Having been in the events industry for several years now, I've noticed some vital things regarding proposals that helped increase my client base and actually made me more money. Having recently planned my own wedding, I discovered that a lot of vendors leave these vital things off their proposals. So here are the five things your forgetting to add to your proposals.

I know there’s a lot here, so if you want to skim around, go for it. In the last section of this post, you'll find the quick list of the 5 items that are often forgotten about.

1. Sales Tax

While not a necesity, adding sales tax to your proposals is an easy way to bump up your revenue. I've spoken with several freelancers in my local community of Houston, TX, and many are scared of the idea of adding sales tax. Especially those that have high cost services like caterers or decor rental companies where proposal costs can get easily get into the tens of thousands very quickly.

Having dealt with hundreds of clients in the past, most are willing to accept sales tax as a cost of doing business. No matter the industry your company is in, sales tax is a cost of doing business.

“Instead of paying taxes out of my own pocket, I now add sales tax as a line item in my proposals. It has saved me major headache!”
– Juliana Villamizar Papigon

I talked with Juliana Villamizar, owner of Papigon, a party supply and event coordinating business. She had recently started adding sales tax to her proposals. "My clients haven't even blinked an eye. They look at sales tax as a cost of doing business and happily pay for my services".

2. Branding

You go ahead and send out your basic proposal to the client. The client opens up their email, and finds three or four proposals from other companies in their inbox. They download and open each proposal, each one designed exactly the same as the other. A bland proposal isn't going to lose you any clients (hopefully), but it definitely isn't going to gain you many clients.

Spice up your proposals and start adding branded content like your company logo, company colors, background images, and more. Your brand will be easily recongnizable by the client and you'll stand out in front of your competitors!

Image A florists branded proposal using Dottie

3. Project Expenses

Often times freelancers and small businesses will go above and beyond for their clients. Trying to provide the high-touch level of service that larger companies cannot compete with. In doing so, I've seen plenty of small businesses leave out project expenses from their proposals. Again, most likely because they are scared of losing out on the clients business.

Sometimes this can get real akward down the line. Either your going to spend your own money on these project expenses, or it's going to be a really akward conversation with the client asking for more money.

(Stored data entries)
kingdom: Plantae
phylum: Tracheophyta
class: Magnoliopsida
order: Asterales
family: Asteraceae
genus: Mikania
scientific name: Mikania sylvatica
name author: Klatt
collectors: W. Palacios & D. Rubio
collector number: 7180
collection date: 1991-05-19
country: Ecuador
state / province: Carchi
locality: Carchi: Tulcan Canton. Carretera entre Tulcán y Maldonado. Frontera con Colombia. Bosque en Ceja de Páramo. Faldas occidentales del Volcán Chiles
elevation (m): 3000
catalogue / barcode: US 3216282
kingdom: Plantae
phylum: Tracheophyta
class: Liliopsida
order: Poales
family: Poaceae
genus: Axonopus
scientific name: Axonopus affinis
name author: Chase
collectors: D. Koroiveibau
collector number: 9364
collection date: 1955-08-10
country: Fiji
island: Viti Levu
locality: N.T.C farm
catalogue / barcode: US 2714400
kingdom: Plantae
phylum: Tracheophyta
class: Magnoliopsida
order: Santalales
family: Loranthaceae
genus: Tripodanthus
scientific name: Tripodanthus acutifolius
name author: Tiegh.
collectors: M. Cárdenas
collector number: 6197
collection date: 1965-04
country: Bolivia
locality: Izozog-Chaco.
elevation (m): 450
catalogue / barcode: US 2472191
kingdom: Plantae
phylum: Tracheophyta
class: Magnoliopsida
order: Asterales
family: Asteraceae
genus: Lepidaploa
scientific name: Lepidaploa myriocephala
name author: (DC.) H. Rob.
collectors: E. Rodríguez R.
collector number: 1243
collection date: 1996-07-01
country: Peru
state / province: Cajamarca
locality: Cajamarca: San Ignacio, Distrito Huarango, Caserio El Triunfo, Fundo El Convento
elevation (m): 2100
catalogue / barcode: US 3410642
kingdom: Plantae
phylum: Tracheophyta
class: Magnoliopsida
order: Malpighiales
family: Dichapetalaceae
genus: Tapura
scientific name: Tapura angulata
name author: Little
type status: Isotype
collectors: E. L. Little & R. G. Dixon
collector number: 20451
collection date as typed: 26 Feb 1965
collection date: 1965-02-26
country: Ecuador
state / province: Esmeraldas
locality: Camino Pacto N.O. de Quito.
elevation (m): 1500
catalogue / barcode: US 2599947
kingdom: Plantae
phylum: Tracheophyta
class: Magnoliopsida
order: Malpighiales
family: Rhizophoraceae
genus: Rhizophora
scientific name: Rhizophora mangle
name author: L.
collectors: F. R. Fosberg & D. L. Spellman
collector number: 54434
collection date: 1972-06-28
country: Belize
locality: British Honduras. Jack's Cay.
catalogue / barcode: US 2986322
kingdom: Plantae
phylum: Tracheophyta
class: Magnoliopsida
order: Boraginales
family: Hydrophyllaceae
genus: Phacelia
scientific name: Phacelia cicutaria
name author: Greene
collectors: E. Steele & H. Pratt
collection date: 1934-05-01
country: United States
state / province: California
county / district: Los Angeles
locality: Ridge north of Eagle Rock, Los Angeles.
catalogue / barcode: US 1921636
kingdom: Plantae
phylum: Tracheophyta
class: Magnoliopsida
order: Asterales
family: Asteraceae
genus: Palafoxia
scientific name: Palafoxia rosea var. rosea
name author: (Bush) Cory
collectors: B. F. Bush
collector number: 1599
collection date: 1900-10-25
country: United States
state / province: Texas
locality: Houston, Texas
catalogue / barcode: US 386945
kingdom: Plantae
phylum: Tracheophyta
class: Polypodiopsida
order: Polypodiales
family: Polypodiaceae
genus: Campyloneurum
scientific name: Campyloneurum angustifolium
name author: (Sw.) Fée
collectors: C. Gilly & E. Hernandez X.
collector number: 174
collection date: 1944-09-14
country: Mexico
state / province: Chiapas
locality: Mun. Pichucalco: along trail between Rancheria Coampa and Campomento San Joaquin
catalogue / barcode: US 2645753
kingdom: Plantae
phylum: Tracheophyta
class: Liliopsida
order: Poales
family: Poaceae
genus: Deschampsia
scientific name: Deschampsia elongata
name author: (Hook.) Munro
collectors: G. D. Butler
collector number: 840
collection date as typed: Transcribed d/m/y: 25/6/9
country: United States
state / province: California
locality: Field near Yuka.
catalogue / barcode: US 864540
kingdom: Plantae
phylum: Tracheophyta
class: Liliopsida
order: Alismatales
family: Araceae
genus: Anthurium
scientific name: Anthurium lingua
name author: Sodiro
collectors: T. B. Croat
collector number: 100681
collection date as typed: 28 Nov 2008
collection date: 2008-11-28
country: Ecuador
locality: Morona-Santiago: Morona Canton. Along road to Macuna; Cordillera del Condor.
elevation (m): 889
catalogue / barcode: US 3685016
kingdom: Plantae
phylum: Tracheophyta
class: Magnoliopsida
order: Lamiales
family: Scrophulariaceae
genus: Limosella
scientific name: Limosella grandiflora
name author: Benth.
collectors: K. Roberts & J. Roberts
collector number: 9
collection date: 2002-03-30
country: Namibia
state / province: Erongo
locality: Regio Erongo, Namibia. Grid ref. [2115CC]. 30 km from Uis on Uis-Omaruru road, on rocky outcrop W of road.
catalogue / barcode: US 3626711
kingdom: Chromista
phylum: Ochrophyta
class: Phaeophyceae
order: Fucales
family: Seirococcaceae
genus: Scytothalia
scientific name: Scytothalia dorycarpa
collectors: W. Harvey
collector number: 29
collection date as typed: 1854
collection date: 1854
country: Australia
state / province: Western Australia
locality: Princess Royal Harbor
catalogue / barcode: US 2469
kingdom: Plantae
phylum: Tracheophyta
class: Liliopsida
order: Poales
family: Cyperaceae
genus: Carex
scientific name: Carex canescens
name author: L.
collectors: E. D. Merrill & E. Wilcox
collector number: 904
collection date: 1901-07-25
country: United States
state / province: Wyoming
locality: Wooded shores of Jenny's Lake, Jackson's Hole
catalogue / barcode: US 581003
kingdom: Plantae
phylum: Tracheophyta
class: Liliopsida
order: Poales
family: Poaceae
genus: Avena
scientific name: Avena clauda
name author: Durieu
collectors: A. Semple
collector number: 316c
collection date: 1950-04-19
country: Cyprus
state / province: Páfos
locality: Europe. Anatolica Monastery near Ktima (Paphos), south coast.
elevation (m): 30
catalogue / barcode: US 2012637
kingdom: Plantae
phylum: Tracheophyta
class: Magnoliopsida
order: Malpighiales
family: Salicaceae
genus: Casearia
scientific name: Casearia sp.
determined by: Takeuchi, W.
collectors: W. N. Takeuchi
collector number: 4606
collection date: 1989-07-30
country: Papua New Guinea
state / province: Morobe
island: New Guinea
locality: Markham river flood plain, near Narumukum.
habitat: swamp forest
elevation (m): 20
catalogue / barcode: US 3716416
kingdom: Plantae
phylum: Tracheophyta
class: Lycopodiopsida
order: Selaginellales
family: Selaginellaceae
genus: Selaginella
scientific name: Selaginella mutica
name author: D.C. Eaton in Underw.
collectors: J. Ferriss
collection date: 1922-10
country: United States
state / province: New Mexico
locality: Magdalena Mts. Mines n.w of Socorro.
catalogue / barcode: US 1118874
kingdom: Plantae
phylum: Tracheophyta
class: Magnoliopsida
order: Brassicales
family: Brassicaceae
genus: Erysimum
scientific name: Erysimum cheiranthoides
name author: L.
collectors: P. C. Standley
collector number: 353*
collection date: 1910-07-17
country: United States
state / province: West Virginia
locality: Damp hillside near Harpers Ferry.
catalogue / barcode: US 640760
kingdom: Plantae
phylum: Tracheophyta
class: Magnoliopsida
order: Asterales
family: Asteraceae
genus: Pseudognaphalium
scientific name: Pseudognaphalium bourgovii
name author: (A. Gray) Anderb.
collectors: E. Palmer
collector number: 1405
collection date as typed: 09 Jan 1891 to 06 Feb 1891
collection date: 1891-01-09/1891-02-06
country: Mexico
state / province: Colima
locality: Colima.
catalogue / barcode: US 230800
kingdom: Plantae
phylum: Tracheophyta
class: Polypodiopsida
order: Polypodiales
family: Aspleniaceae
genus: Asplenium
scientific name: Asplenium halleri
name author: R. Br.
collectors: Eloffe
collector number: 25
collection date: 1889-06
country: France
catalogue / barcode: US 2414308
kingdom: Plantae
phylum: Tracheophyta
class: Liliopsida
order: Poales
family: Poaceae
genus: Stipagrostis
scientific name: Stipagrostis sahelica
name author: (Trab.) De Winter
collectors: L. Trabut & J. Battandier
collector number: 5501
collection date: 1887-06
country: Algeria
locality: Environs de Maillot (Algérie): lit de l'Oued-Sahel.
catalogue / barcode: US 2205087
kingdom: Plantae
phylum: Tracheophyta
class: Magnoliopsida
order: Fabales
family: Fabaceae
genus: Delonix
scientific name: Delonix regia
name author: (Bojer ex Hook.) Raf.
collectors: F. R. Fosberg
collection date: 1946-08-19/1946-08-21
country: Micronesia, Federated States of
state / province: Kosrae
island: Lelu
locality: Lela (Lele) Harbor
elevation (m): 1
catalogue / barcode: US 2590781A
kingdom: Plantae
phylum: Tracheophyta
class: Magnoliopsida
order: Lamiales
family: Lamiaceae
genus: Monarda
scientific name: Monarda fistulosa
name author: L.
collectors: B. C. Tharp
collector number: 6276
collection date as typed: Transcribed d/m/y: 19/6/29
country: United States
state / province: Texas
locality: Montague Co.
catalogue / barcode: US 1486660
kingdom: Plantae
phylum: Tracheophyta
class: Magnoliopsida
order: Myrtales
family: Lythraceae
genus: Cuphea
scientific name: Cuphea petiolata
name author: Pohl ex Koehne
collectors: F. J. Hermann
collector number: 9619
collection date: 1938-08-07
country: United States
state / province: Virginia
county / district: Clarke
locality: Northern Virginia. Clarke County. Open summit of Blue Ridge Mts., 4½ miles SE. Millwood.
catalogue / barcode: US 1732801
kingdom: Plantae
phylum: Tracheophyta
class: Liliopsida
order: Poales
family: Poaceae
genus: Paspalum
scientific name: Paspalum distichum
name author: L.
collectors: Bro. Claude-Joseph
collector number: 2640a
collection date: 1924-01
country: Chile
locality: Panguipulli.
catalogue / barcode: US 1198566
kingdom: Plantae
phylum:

#### [Jobs]
1: Summarize the event proposal post in two sentences.
2: Translate this sentence from the event proposal post into Spanish: "No matter the industry your company is in, sales tax is a cost of doing business."
3: Write the next part of the event proposal post, picking up after its final sentence.
The listing is separate material with no connection to the event proposal post.

#### [The replies]
1: Drawing on several years in the events industry and on planning a wedding, the writer describes things vendors often leave off their proposals, beginning with sales tax, which most clients accept as a cost of doing business. The post also recommends adding branded content such as a logo and company colors to stand out from competitors, and it warns that leaving out project expenses can mean paying them out of pocket or asking the client for more money in an awkward conversation.

2: Sin importar el sector en el que esté tu empresa, el impuesto sobre las ventas es un costo de hacer negocios.

3:
I remember when I was starting out my own small business building custom websites for weddings. Hosting a website on the internet usually costs around $7-$30 a month. When I was starting out and getting a few clients, I would often leave costs like this out of the proposals because I was certain on making the experience as great as possible for my clients. Since then I've learn that this is a bad idea.

When word of mouth began to spread about my services, because a lot of my clients were referrals, often times my new clients would compare prices against their friends proposal. When they now see the "Hosting - $20" in their proposal, they are confused and you can often lose business.

Simply put, get all of the expenses for a project onto the proposal as soon as possible!

4. Easy Signature

This isn't necesarily a game changer for bringin in more business. But it will definitely relieve your clients.

I've heard this hundreds of times for clients. "How can I sign your proposal? I don't have a scanner". It's pretty tough to simply print out a proposal, sign it, scan it and email it back to the business. Your client needs to be pretty computer saavy.

With technology changing the landscape of how we handle business in todays day and age, hundreds of application take the burden of clients signing proposals now. I definitely recommend to small businesses, integrate some sort of online signature tool into your proposals. Not only does it take away the stress from the client, it also simplifies how you handle proposals as a small business as well.

These online signatures also handle signature date, and can even send notifications to you via email when the proposal is signed. It's a win, win for you and your client!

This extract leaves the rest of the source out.